Compared to the 2019 averages, significantly fewer children achieved the expected levels, with the largest gap for Literacy.

Principal investigator Dr Hannah Nash, from the University of Leeds’ School of Psychology, said: “Disruptions to learning at reception level during the pandemic have left large groups of children showing a lack of progress in their education.

Studies are now starting to see how lockdown has affected learning. Picture: Getty Images

"A third of children made no progress at all in literacy and mathematics during the first lockdown. These stark results mean it is vital that this cohort of children and their families must be properly supported as they progress through primary school, as it is likely they will have greater and more varied needs.

"Schools must also be provided with sufficient time and resources to be able to do this.”

The majority of children in the sample (95 per cent) were at home during the March-June 2020 period of school disruption, and in June almost half of the children returned to school.

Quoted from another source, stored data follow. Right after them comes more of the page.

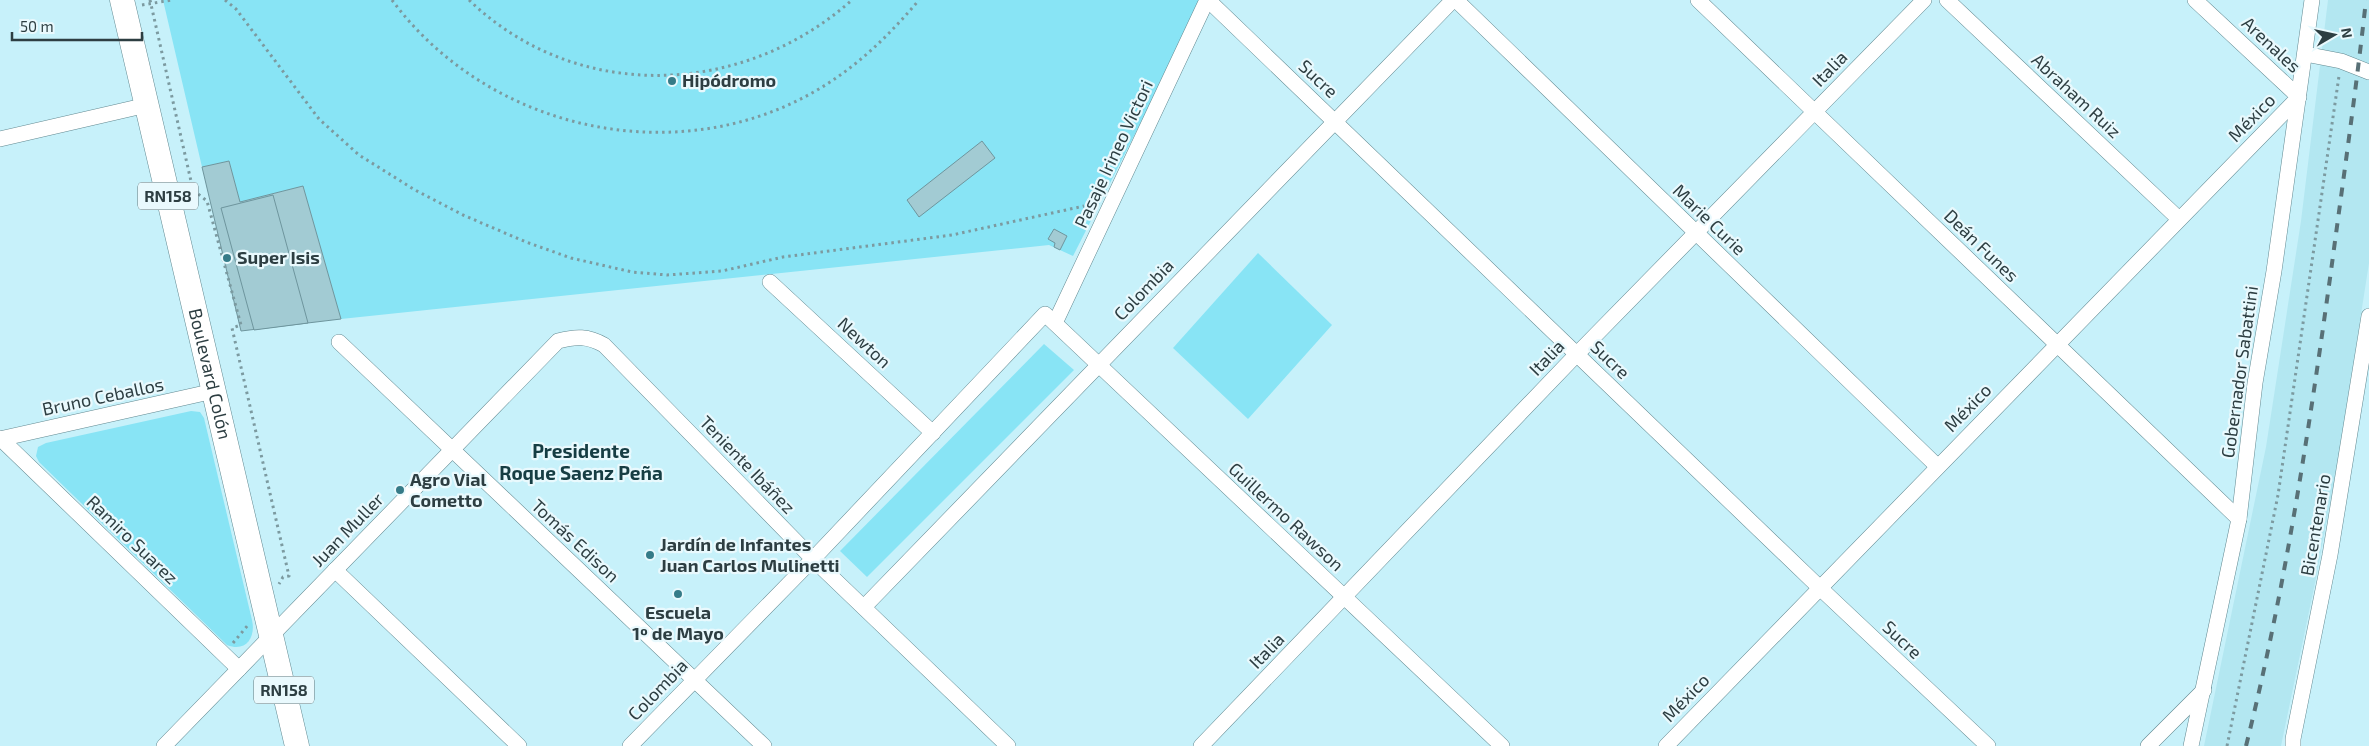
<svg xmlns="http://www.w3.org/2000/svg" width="2369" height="746" font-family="'Exo 2',sans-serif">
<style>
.built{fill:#b3e7f1}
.green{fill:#88e4f5}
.building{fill:#a2cbd3;stroke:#6e959d}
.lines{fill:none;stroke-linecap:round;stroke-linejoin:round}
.minor-casing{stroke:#628991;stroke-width:16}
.trunk-casing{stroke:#628991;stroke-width:25}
.path{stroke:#7c9aa0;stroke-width:3;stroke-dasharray:2.5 4;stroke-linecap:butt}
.minor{stroke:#fff;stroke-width:15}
.trunk{stroke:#fff;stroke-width:24}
.rail{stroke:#587076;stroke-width:4;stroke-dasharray:9 9;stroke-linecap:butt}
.poi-dot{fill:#357b88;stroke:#e9f9fd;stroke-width:2}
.labels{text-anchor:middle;stroke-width:4.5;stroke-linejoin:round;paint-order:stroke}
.shield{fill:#e9f9fd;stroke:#65767a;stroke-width:1}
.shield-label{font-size:16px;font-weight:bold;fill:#2d3e42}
.street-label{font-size:18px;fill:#2d3e42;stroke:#e9f9fd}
.poi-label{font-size:18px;font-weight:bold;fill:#2d3e42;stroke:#e9f9fd;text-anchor:start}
.neighbourhood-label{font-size:19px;font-weight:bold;fill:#163d43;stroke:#e9f9fd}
</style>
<rect width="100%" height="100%" fill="#c7f1fa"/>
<path class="built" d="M2328,0h41v263l-30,192 -23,123 -35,168h-77l62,-299 35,-226z"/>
<g class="green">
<path d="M163,0h1040l-130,256 -24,-11 -708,74 -38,-133 -63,16 -11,-41 -27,6z"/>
<path d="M1258,253l74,72 -84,94 -75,-71z"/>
<path d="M1044,344l30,26 -207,207 -27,-26z"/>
<path d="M191,411l9,1 4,6 48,202c4,17 -6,33 -25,25l-188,-183 -3,-6 2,-9 8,-4z"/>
</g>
<g class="building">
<path d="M982,141l13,17 -76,59 -12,-17z"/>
<path d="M229,161l11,41 63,-16 38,133 -100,12 -39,-164z"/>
<path d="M273,195l35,128 -54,7 -33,-122z"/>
<path d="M1054,229l13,7 -7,14 -6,-3 1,-4 -7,-4z"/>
</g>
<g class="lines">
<defs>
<g id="minor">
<path d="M1208,0l612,588 168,158"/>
<path d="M1456,0l481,466"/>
<path d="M1698,0l541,519"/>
<path d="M1947,0l232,219"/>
<path d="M2305,54l36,7 28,11"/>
<path d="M0,139l147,-34"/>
<path d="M770,282l163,151"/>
<path d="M1055,323l152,-323"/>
<path d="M339,342l425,404"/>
<path d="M0,438l239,231"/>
<path d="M0,439l214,-48"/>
<path d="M335,570l184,176"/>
<path d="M864,607l589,-607"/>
<path d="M164,746l394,-405c18,-5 30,-5 46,4l209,214 195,187"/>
<path d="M630,746l183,-187 232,-245 457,432"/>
<path d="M1201,746l376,-392 347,-354"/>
<path d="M1666,746l633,-649 -104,-97"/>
<path d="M2148,746l56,-56"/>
<path d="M2191,746l48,-227 16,-136 19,-112 38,-271"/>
<path d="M2293,746v-7l37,-184 39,-239"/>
</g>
<g id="trunk">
<path id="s1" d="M122,0l175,746"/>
</g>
</defs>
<use href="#minor" class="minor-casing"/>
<use href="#trunk" class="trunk-casing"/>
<g class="path">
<path d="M150,0l43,190 14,11 34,124 -9,3 57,248 -6,1 -4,7"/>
<path d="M225,0l11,9 83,110 40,36 56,35 48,25 63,27 45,16 61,14 35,3 55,-4 61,-14 169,-22 132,-29"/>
<path d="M392,0c99,134 294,174 435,84 36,-23 65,-52 92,-84"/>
<path d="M469,0c108,104 274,97 383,0"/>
<path d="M142,5l30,-5"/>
<path d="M233,643l15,-18"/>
<path d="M2227,746l51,-251 61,-419"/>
</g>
<use href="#minor" class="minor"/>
<use href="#trunk" class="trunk"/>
<path class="rail" d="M2246,746c39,-156 63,-316 85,-475 12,-90 25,-180 35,-271"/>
</g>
<g class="poi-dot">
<circle cx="672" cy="81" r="5"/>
<circle cx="227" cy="258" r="5"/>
<circle cx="400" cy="490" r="5"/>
<circle cx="650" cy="555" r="5"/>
<circle cx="678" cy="594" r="5"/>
</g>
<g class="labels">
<g class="shield">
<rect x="138" y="182.5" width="60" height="27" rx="4"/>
<rect x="254" y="676.5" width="60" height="27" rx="4"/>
</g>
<g class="shield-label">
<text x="168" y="202">RN158</text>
<text x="284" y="696">RN158</text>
</g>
<g class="street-label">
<text transform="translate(2271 45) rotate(43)" y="6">Arenales</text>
<text transform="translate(1830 69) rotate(-46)" y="6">Italia</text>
<text transform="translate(1318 79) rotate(43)" y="6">Sucre</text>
<text transform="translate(2076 96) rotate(43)" y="6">Abraham Ruiz</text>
<text transform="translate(2252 118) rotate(-46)" y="6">México</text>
<text transform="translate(1114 154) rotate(-65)" y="6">Pasaje Irineo Victori</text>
<text transform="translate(1709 220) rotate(44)" y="6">Marie Curie</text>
<text transform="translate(1981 246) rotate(44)" y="6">Deán Funes</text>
<text transform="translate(1144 290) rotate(-46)" y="6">Colombia</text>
<text transform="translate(864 343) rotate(43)" y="6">Newton</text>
<text transform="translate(1547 358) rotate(-46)" y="6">Italia</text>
<text transform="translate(1610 360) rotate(44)" y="6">Sucre</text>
<text transform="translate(2240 372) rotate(-82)" y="6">Gobernador Sabattini</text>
<text dy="6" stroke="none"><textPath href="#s1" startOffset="384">Boulevard Colón</textPath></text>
<text transform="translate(103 397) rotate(-12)" y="6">Bruno Ceballos</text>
<text transform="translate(1968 408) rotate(-46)" y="6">México</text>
<text transform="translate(747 465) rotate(46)" y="6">Teniente Ibáñez</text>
<text transform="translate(1286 517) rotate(43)" y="6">Guillermo Rawson</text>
<text transform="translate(2316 525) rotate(-80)" y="6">Bicentenario</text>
<text transform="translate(348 530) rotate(-46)" y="6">Juan Muller</text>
<text transform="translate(132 540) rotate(44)" y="6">Ramiro Suarez</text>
<text transform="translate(575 541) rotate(43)" y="6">Tomás Edison</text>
<text transform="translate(1902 640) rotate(43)" y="6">Sucre</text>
<text transform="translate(1267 651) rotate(-46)" y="6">Italia</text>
<text transform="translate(658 690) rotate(-46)" y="6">Colombia</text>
<text transform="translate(1686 698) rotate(-46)" y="6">México</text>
</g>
<g class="poi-label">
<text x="682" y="87">Hipódromo</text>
<text x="237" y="264">Super Isis</text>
<text x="410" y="486">Agro Vial<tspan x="410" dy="21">Cometto</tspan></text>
<text x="660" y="551">Jardín de Infantes<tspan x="660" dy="21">Juan Carlos Mulinetti</tspan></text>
<text x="678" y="619" text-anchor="middle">Escuela<tspan x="678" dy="21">1º de Mayo</tspan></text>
</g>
<g class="neighbourhood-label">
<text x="581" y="458">Presidente<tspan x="581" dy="22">Roque Saenz Peña</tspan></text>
</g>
</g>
<g transform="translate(2334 35) rotate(81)" stroke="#e9f9fd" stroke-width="4" paint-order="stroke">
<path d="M0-4L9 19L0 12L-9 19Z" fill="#2d3e42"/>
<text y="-8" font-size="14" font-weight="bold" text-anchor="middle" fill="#2d3e42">N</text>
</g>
<path d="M12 32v8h130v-8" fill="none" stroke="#2d3e42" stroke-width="2.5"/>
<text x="20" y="32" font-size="15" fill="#2d3e42" stroke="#e9f9fd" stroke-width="4" paint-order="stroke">50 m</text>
</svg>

In the best-case scenario, if schools reopened, reception children had missed around 7 weeks of normal schooling. In the worst-case scenario, this increased to 14 weeks.

In PSED 15.4 per cent made no progress, 65.3 per cent made some progress; 15.4 per cent made much; for Communication and Language, 24.4per cent made no progress; 62.7 per cent made some; 12.8 per cent made much; in Maths 33.4 per cent made no progress, 57.7 per cent made some and 8.9 per cent made much; Literacy findings showed 39.1 per cent made no progress, 50.2 per cent made some and 10.8 per cent made much.

As well has having a supportive family network that was conducive to learning at home, other factors have been attributed to the level of progress.

The report says in schools that provided more resources, children made more progress in EYFSP goals, in schools that provided new activities too often, children made less progress in EYFSP goals and the provision of hard copy reading books was strongly associated with better progress in reading book band levels.

Older children made more progress than younger children, children with special educational needs and disabilities made less progress as did children from more disadvantaged backgrounds.

Following the compiling of the report, the project has set out a series of recommendations that looks at 'catch-up' support and the 'expectations' of attainment.

The report says: "It is clear that the number of children requiring 'catch up' support extends beyond those from socio-economically disadvantaged backgrounds and those with SEND. Schools will need sufficient time and resources to fully support this cohort of children as they progress through primary school. In the event of future school disruption, we recommend that schools provide a range of resources, to allow families of young children to select those best fitting their needs, and more physical resources including hard copy reading books.

"A priority needs to be ensuring that children who would typically receive additional classroom support continue to receive some form of additional support during periods of home learning. This might mean increased investment in teaching assistants, developing a bank of differentiated resources that can be shared with home, and remote delivery of individual and small-group intervention programmes.

"Children who were in reception during the first round of school closures in Spring 2020 have significant gaps in the skills and knowledge that form the foundation for later learning. Consideration needs to be given to expectations of attainment in KS1: the focus should not be on moving these children along too quickly when there are gaps in their skills and knowledge that need to be filled."

The university based its findings upon requesting current data for children in year 1 and retrospective data from when the same children were in reception in March 2020, as survey of schools on their remote learning provision during the first lockdown and a survey of parents on their home learning experiences.

The research team has recently collected a second round of data concerning school provision, home learning and children's progress during the second lockdown in Winter 2020 and findings will be reported in due course.